Task prompt » When a line in the material contains the word "scroll", copy it.

Provided records »
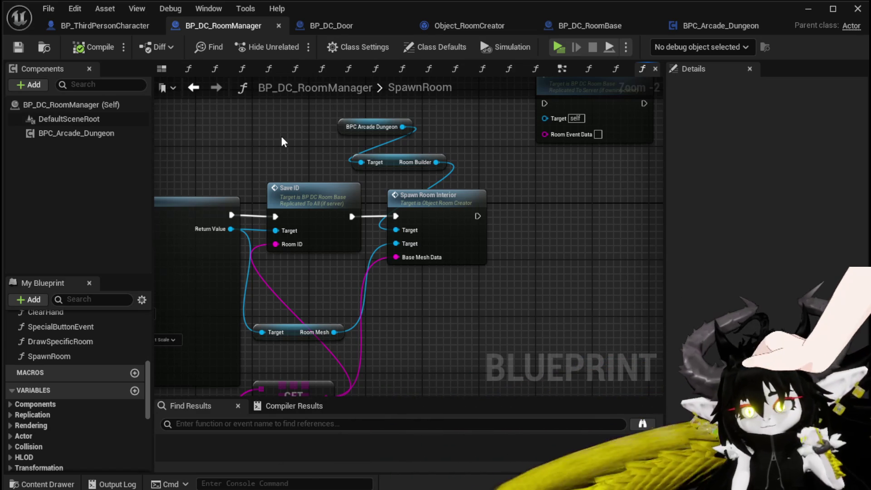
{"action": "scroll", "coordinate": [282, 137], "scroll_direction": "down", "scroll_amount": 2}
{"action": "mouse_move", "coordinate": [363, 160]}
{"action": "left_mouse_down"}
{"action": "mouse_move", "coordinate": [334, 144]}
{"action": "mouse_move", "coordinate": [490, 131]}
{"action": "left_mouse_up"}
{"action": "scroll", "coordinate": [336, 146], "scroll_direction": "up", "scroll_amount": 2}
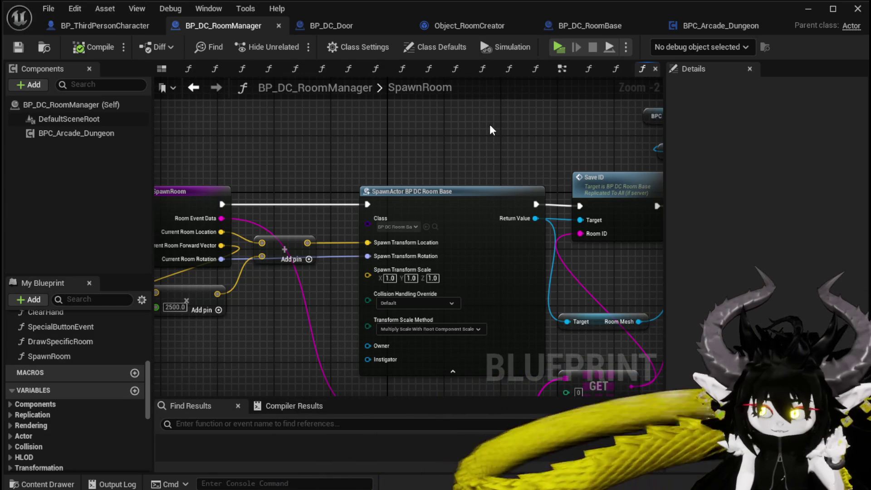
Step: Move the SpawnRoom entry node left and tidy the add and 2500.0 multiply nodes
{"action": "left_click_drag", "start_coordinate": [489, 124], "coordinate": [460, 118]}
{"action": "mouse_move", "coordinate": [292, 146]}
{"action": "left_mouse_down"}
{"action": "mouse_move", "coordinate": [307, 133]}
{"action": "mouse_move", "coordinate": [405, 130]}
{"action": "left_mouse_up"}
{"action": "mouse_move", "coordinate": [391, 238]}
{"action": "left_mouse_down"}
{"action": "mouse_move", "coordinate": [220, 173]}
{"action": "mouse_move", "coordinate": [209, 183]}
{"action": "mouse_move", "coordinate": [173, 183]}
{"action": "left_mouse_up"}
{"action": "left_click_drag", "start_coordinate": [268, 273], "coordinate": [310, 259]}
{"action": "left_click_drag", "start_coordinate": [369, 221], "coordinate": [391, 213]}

...

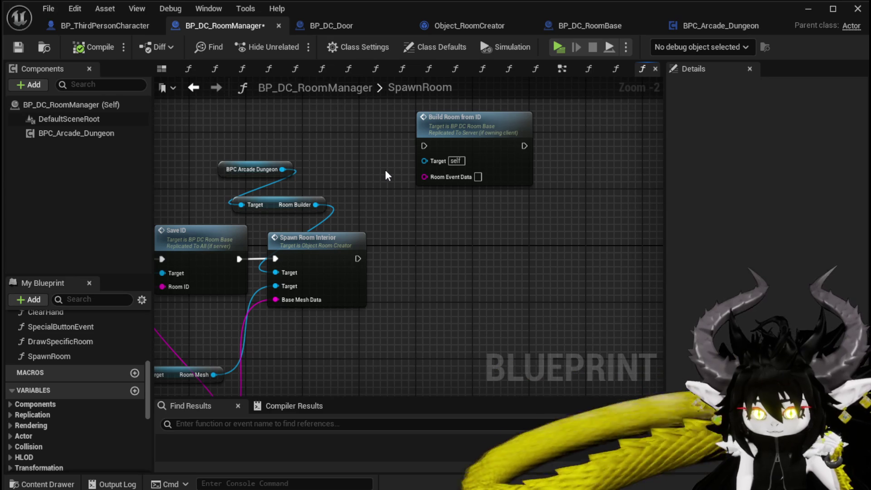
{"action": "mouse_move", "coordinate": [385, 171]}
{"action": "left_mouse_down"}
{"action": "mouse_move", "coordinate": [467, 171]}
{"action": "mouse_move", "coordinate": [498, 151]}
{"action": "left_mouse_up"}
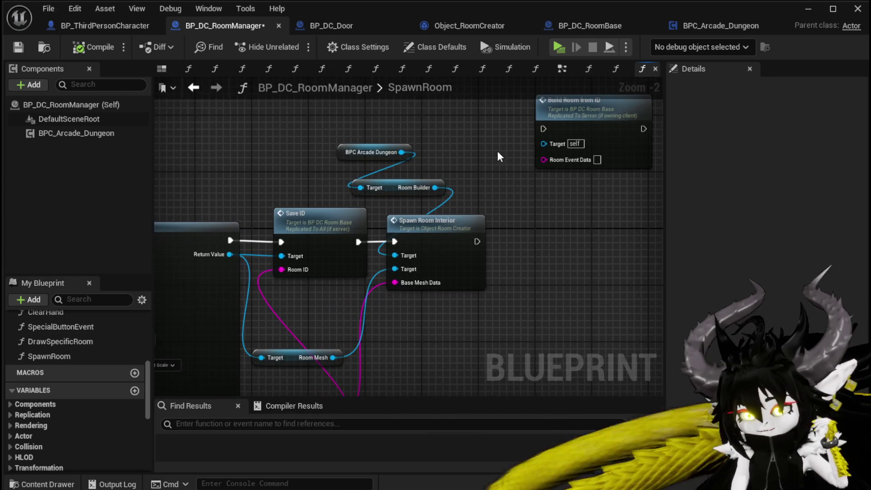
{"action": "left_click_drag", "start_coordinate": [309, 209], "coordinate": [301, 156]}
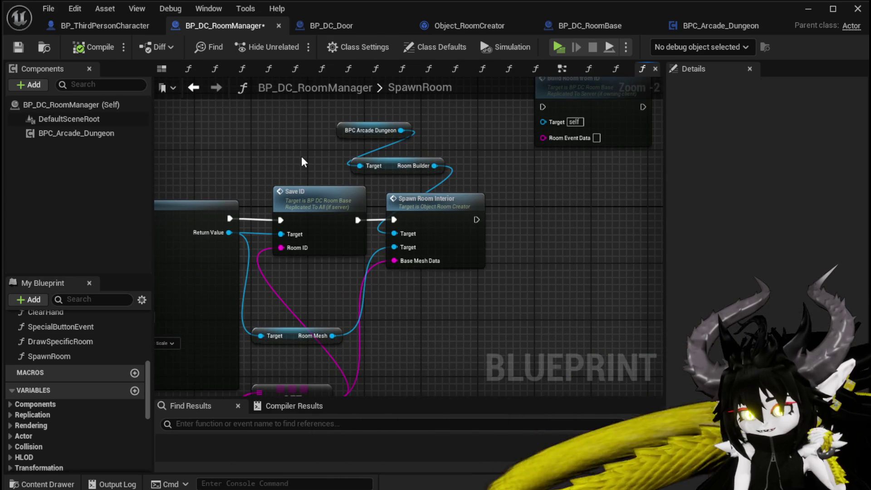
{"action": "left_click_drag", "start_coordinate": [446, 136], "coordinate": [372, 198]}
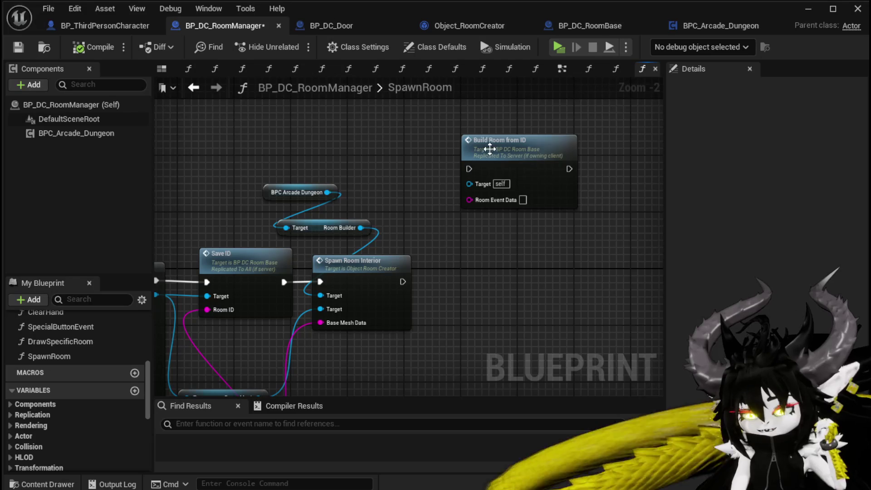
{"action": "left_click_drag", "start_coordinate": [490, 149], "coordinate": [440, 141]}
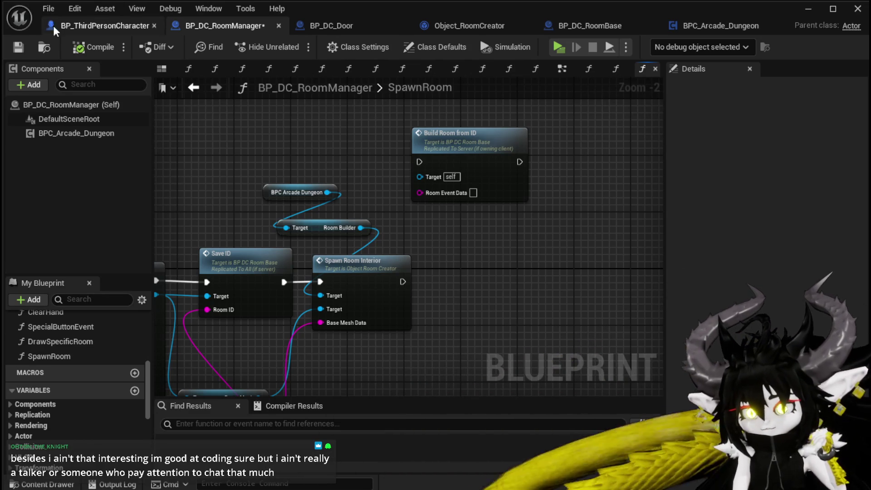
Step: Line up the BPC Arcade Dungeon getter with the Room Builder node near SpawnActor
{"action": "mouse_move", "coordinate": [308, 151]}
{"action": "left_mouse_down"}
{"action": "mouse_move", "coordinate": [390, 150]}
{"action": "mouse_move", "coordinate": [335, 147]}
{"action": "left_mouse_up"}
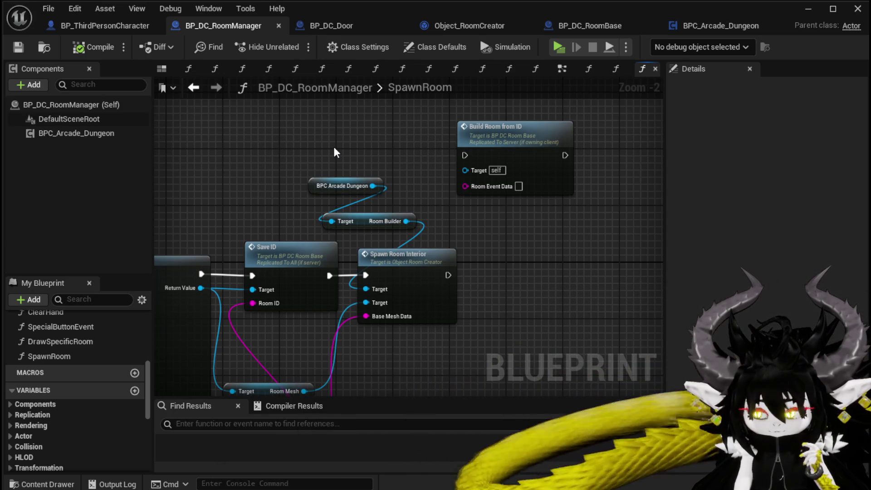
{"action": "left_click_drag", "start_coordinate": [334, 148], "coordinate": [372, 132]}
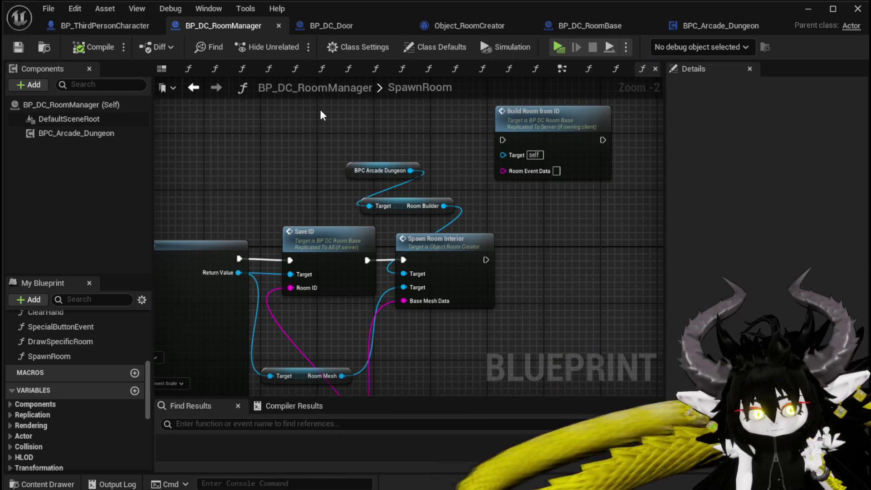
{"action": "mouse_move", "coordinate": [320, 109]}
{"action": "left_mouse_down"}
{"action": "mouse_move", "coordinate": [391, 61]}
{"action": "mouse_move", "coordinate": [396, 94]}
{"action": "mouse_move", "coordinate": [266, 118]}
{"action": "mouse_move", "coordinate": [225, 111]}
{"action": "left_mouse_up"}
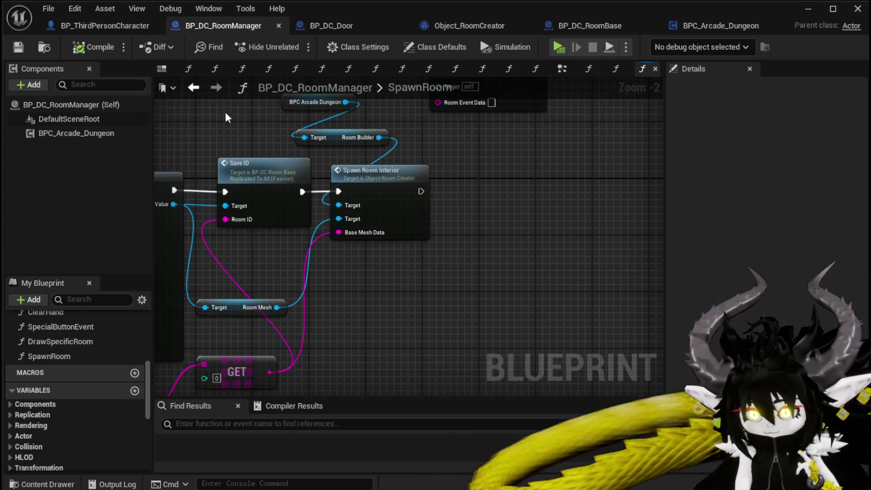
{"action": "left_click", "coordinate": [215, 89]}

Response to this exercise »
{"action": "scroll", "coordinate": [282, 137], "scroll_direction": "down", "scroll_amount": 2}
{"action": "scroll", "coordinate": [336, 146], "scroll_direction": "up", "scroll_amount": 2}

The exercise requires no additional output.